Ce caractère de moralité ou d'égoïsme, qui

modifie la liberté, reçoit une infinité de noms qui en expriment autant de nuances différentes: c'est la bonté, la générosité, la reconnaissance, etc., et leurs contraires.

Ce qui constitue proprement la moralité, c'est la fin que se propose l'agent libre, c'est-àdire, le bonheur de ses semblables; et quelquefois aussi d'autres motifs, comme celui de ne pas blesser la dignité de notre nature, de nous conformer à l'ordre, de nous soumettre à la volonté du créateur en un mot, un motif que la raison approuve, et qui soit étranger à notre intérêt personnel.

Voilà, messieurs, ce que j'avais à vous dire sur la liberté morale. Si l'erreur s'est glissée à mon insu dans quelqu'une des propositions que j'ai successivement énoncées, il vous sera facile de la découvrir; car je me suis attaché à porter une grande clarté dans un sujet qui s'y refuse plus que tout autre. (Leç. 7.)

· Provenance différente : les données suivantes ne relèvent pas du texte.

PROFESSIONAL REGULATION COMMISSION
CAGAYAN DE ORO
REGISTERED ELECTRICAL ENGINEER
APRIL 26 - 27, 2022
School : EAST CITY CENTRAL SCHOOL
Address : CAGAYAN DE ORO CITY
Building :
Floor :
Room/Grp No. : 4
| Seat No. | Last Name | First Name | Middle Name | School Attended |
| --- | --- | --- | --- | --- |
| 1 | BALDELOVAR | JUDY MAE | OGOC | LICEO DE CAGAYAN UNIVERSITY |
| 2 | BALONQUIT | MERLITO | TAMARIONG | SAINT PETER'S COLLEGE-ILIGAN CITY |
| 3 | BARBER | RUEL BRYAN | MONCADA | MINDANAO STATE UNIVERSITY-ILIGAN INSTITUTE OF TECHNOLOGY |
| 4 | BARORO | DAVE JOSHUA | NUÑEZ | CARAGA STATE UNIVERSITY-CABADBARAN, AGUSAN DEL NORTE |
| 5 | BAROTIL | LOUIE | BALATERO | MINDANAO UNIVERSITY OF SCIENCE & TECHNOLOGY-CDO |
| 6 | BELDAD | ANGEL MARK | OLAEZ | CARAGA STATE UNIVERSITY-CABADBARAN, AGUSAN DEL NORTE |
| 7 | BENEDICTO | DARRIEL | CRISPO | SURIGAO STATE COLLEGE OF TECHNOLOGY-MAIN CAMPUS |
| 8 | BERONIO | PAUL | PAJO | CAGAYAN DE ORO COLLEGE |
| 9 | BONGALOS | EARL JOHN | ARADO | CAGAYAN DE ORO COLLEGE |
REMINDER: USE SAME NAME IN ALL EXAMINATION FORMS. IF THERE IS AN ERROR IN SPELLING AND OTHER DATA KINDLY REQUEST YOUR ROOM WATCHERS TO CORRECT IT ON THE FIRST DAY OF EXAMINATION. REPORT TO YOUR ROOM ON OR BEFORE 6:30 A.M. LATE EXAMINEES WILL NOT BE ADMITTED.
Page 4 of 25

Le dogme de la liberté, ou du libre arbitre a été, dans tous les temps, en butte à des objections qui semblent l'anéantir. Aussi a-t-on vu des sectes de philosophes, et des nations entières, embrasser le système de la fatalité.

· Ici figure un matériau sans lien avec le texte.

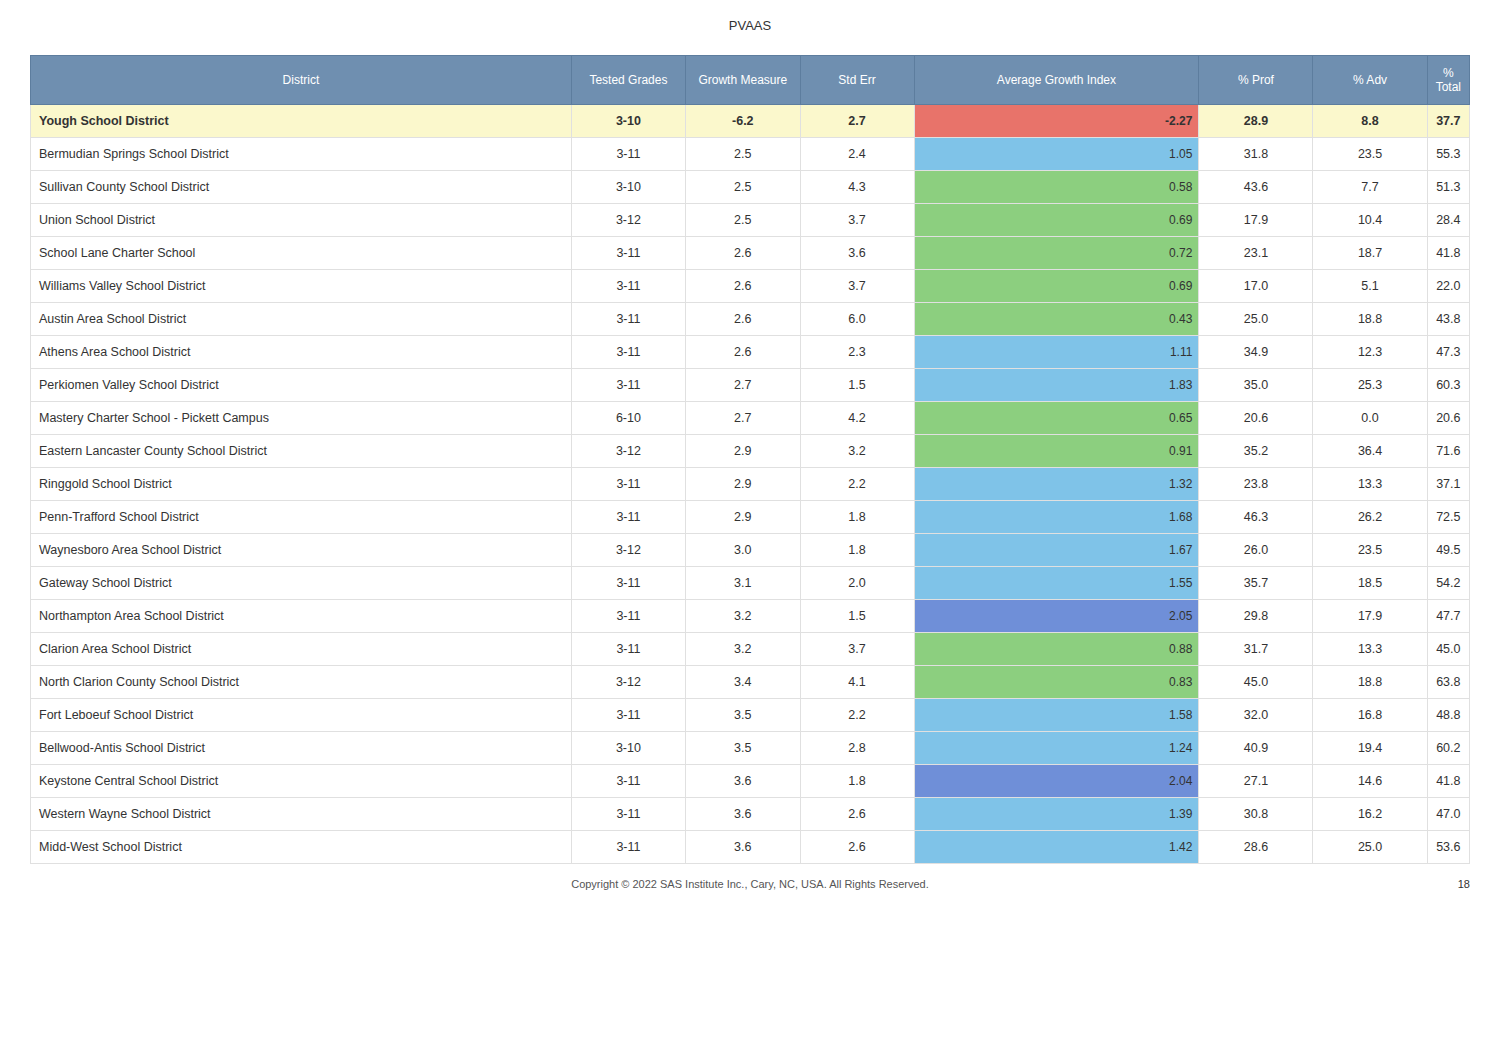PVAAS
| District | Tested Grades | Growth Measure | Std Err | Average Growth Index | % Prof | % Adv | % Total |
| --- | --- | --- | --- | --- | --- | --- | --- |
| Yough School District | 3-10 | -6.2 | 2.7 | -2.27 | 28.9 | 8.8 | 37.7 |
| Bermudian Springs School District | 3-11 | 2.5 | 2.4 | 1.05 | 31.8 | 23.5 | 55.3 |
| Sullivan County School District | 3-10 | 2.5 | 4.3 | 0.58 | 43.6 | 7.7 | 51.3 |
| Union School District | 3-12 | 2.5 | 3.7 | 0.69 | 17.9 | 10.4 | 28.4 |
| School Lane Charter School | 3-11 | 2.6 | 3.6 | 0.72 | 23.1 | 18.7 | 41.8 |
| Williams Valley School District | 3-11 | 2.6 | 3.7 | 0.69 | 17.0 | 5.1 | 22.0 |
| Austin Area School District | 3-11 | 2.6 | 6.0 | 0.43 | 25.0 | 18.8 | 43.8 |
| Athens Area School District | 3-11 | 2.6 | 2.3 | 1.11 | 34.9 | 12.3 | 47.3 |
| Perkiomen Valley School District | 3-11 | 2.7 | 1.5 | 1.83 | 35.0 | 25.3 | 60.3 |
| Mastery Charter School - Pickett Campus | 6-10 | 2.7 | 4.2 | 0.65 | 20.6 | 0.0 | 20.6 |
| Eastern Lancaster County School District | 3-12 | 2.9 | 3.2 | 0.91 | 35.2 | 36.4 | 71.6 |
| Ringgold School District | 3-11 | 2.9 | 2.2 | 1.32 | 23.8 | 13.3 | 37.1 |
| Penn-Trafford School District | 3-11 | 2.9 | 1.8 | 1.68 | 46.3 | 26.2 | 72.5 |
| Waynesboro Area School District | 3-12 | 3.0 | 1.8 | 1.67 | 26.0 | 23.5 | 49.5 |
| Gateway School District | 3-11 | 3.1 | 2.0 | 1.55 | 35.7 | 18.5 | 54.2 |
| Northampton Area School District | 3-11 | 3.2 | 1.5 | 2.05 | 29.8 | 17.9 | 47.7 |
| Clarion Area School District | 3-11 | 3.2 | 3.7 | 0.88 | 31.7 | 13.3 | 45.0 |
| North Clarion County School District | 3-12 | 3.4 | 4.1 | 0.83 | 45.0 | 18.8 | 63.8 |
| Fort Leboeuf School District | 3-11 | 3.5 | 2.2 | 1.58 | 32.0 | 16.8 | 48.8 |
| Bellwood-Antis School District | 3-10 | 3.5 | 2.8 | 1.24 | 40.9 | 19.4 | 60.2 |
| Keystone Central School District | 3-11 | 3.6 | 1.8 | 2.04 | 27.1 | 14.6 | 41.8 |
| Western Wayne School District | 3-11 | 3.6 | 2.6 | 1.39 | 30.8 | 16.2 | 47.0 |
| Midd-West School District | 3-11 | 3.6 | 2.6 | 1.42 | 28.6 | 25.0 | 53.6 |
Copyright © 2022 SAS Institute Inc., Cary, NC, USA. All Rights Reserved. 18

Je ne m'engagerai point dans ces interminables débats. Il me suffira de quelques mots pour

répondre à deux objections qui portent sur la notion que je viens de vous donner de la liberté, et à deux autres qui tendent à renverser la liberté, de quelque manière qu'on la conçoive.

Première objection. Tous les hommes se disent libres, quand ils ont le pouvoir de faire ce qu'ils veulent. Des philosophes célèbres, Locke, Collins, S'Gravesande, Bonnet, etc. pensent en cela comme le peuple. Ils voient la liberté partout où se trouve le pouvoir de faire ce qu'on veut. C'est ce pouvoir qu'ils appellent liberté.

Réponse. Le pouvoir de faire ce qu'on veut peut s'allier avec la nécessité. La liberté est le pouvoir de faire ce qu'on veut après délibération. Si l'agent ne délibère ne délibère pas, il ne se dirige pas lui-même; il est entraîné.

Je conviens que souvent le pouvoir de faire ce qu'on veut, est appelé liberté : mais c'est le pouvoir de faire ce qu'on veut après délibération, qui est la liberté.

Seconde obj. Plus on est éclairé, plus la délibération est prompte, moins il y a de délibération; et comme la liberté, d'après ce que

nous venons de dire, est un choix après délibération, il semble que les lumières diminuent la liberté, et qu'une raison parfaitement éclairée nous ferait retomber sous le joug de la nécessité.

Rép. On ne fait pas attention, qu'il en est de l'excellence de la liberté, comme de celle d'un bon gouvernement, dont la perfection consiste à ne pas se laisser apercevoir. La liberté la plus parfaite semble s'évanouir par sa perfection même, et prend l'apparence de la nécessité. Heureux celui qui s'est fait une pareille nécessité, puisqu'il choisit toujours ce qui est le mieux! Remarquez pourtant que la liberté suppose toujours une délibération ; mais cette délibération s'exécuterait si promptement dans une intelligence parfaite qu'elle ne serait qu'une simple comparaison, ou la vue simultanée des deux objets sur lesquels devrait s'exercer le choix ou la préférence.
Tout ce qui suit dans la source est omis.